While I try, when writing about such things, to think a little outside of the norm, in as much as endeavouring to give the reader an insight into something at least a little less talked about, I am on this occasion being unashamedly predictable. It is the chiff chaff that brings me back to the keyboard, I bird whose simple, but sonorous voice is as truer signal of the season as any other.

The chiff chaff (Phylloscopus collybita) returns to Britsh countryside as the blackthorn blooms.

Others may be more melodious in their announcement of arrival, more adventurous in the richness of their music and variety of their phrases, but those two, eponymous notes, proudly thrown out among the nearly leafless boughs is never anything other joyous to my ears. Some may question the fervour of my argument, but few would deny this plain, olive-green little bird its rightful place in the spring chorus.

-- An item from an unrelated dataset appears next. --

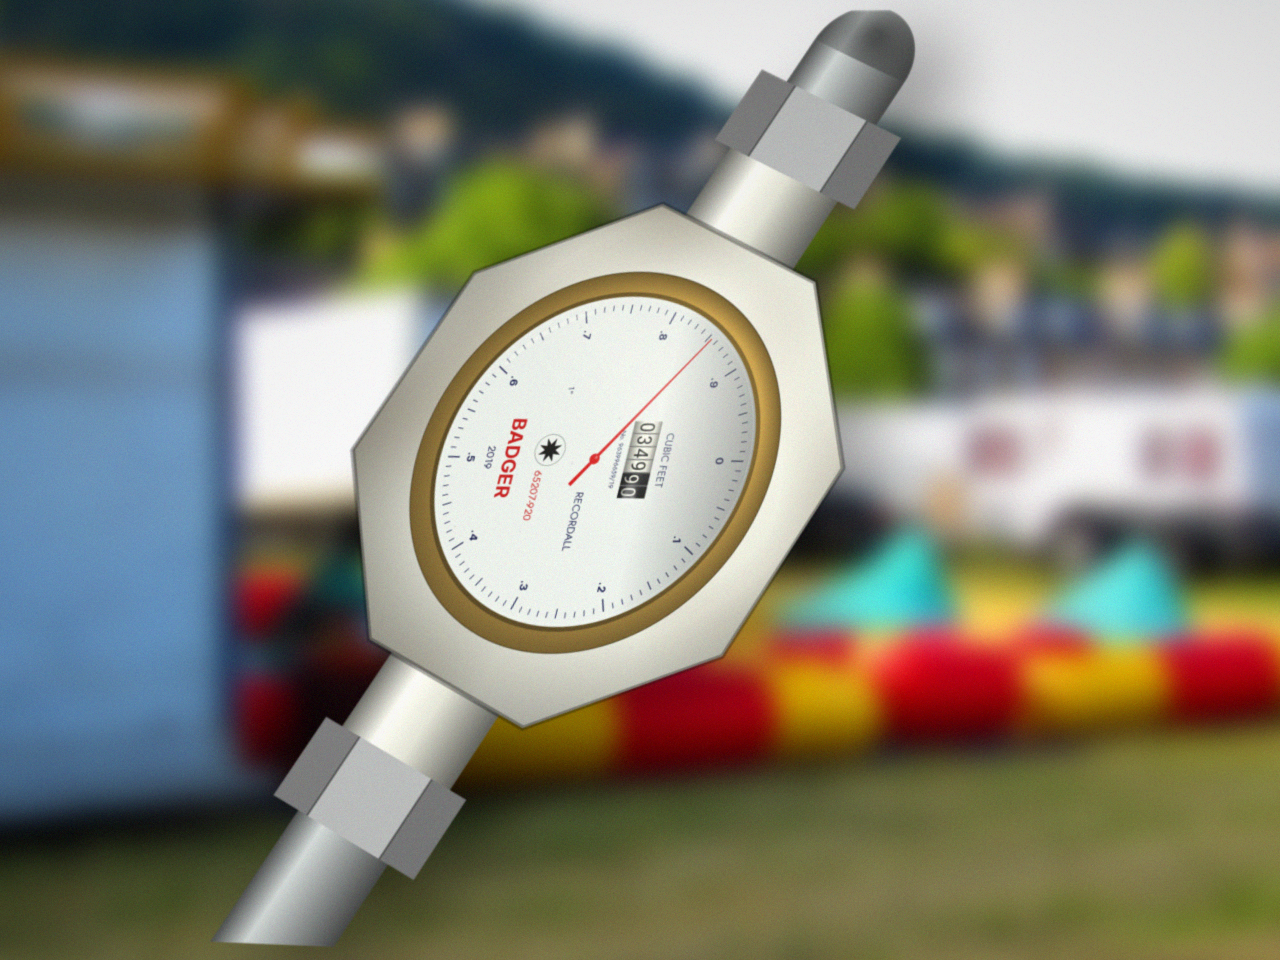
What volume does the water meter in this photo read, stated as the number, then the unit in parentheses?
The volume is 34989.85 (ft³)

Over the coming weeks the tiny wintering population of less than 1000 will burgeon with the arrival of African migrants to well over a million birds reaching the wooded and parkland habitats over the greater part of the British Isles. Theirs is a song that once familiar with is difficult not to notice.

For the unitiated here is a link to hear the song, although your speakers will likely do it scant justice. Go to the woods and hear it first hand.

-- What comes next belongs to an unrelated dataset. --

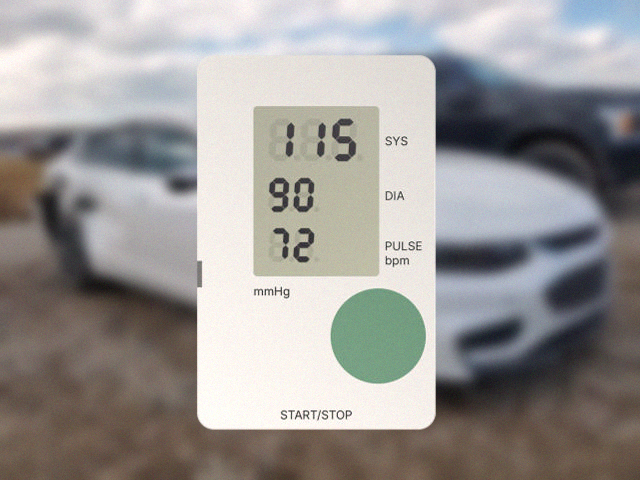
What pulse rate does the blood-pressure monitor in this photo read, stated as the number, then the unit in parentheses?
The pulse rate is 72 (bpm)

Posted by: Ross Gardner | February 5, 2023

Marshland

Lapwing overhead

The first thing that struck me today, as I stepped out onto the marsh was the susurration of the reeds, of the slight breeze rousing each winter-brown blade into a collective, soft hiss; a sound heard, not through its loudness, but by the way it fills the spaces among and around any other noises within its vicinity. There are few sounds of nature more calming. Then from sound to sight and it is the ranks of plumed heads that come to the fore, each leaning in unison, themselves stirring gently in the breeze, each one luminous, back-lit by the crisp morning sun.

The marsh is alive with birds, heard and seen. I am scolded, as I pass, by the rasping tones of a water rail, that master-skulker among the stems, so much more often heard than seen. This one was close enough for me to hear the rustle of reeds as it slipped into thicker concealment, but still it eluded my eye. Not long after a Cetti’s warbler splutters into it’s loud, stuttering song. This is another elusive bird that may taunt a hopefully onlooker from deep within the cover. Today though, I am treated to an open view. While the songster sings, another, perhaps a would be mate, perches high up atop a reed, almost like a large wren, with chestnut brown plumage and tail cocked. As soft ‘pinking’ call betrays the presence of another denizen of the reeds that can so often frustrate. There are bearded tit somewhere, clambering among the stems, stripping the feathered heads of their seeds. But once again, today I am lucky, as I later find a pair content to be feeding in the open.

A Bearded Tit (aka Bearded Reedling) feeding on reed seeds.

The birds out on the open water are decidedly easier to see. With the sun at my back the gathered gulls gleam, the greens and. browns and shelduck and shoveler stand out in perfect contrast to the white that separates them; the wheeling lapwing flicker sharply black to white, white to black against the near-cloudless blue. Even the subtleties of the scalloped greys and eye-stripes of a pair of spotted redshank probing avidly in the shallows is pick out with clarity – rare birds in the winter, scarce at the best of times.

It is an almost dreamy scene, of the wonders of wetland wildlife, experienced in bold relief and enjoyed in solitude. And where did I find this? Some lonely corner of the Norfolk Broads? Perhaps some watery expanse in the Cambridgeshire Fens? Neither. Distracted momentarily from the wild riches at hand, the rumble of traffic reminds me where I am. This is the RSPB’s Vange Marsh nature reserve, beside the busy A13 as it passes a sprawling South Essex townscape on its way to London thirty odd miles to the west. Wild places are wonderful wherever we find them.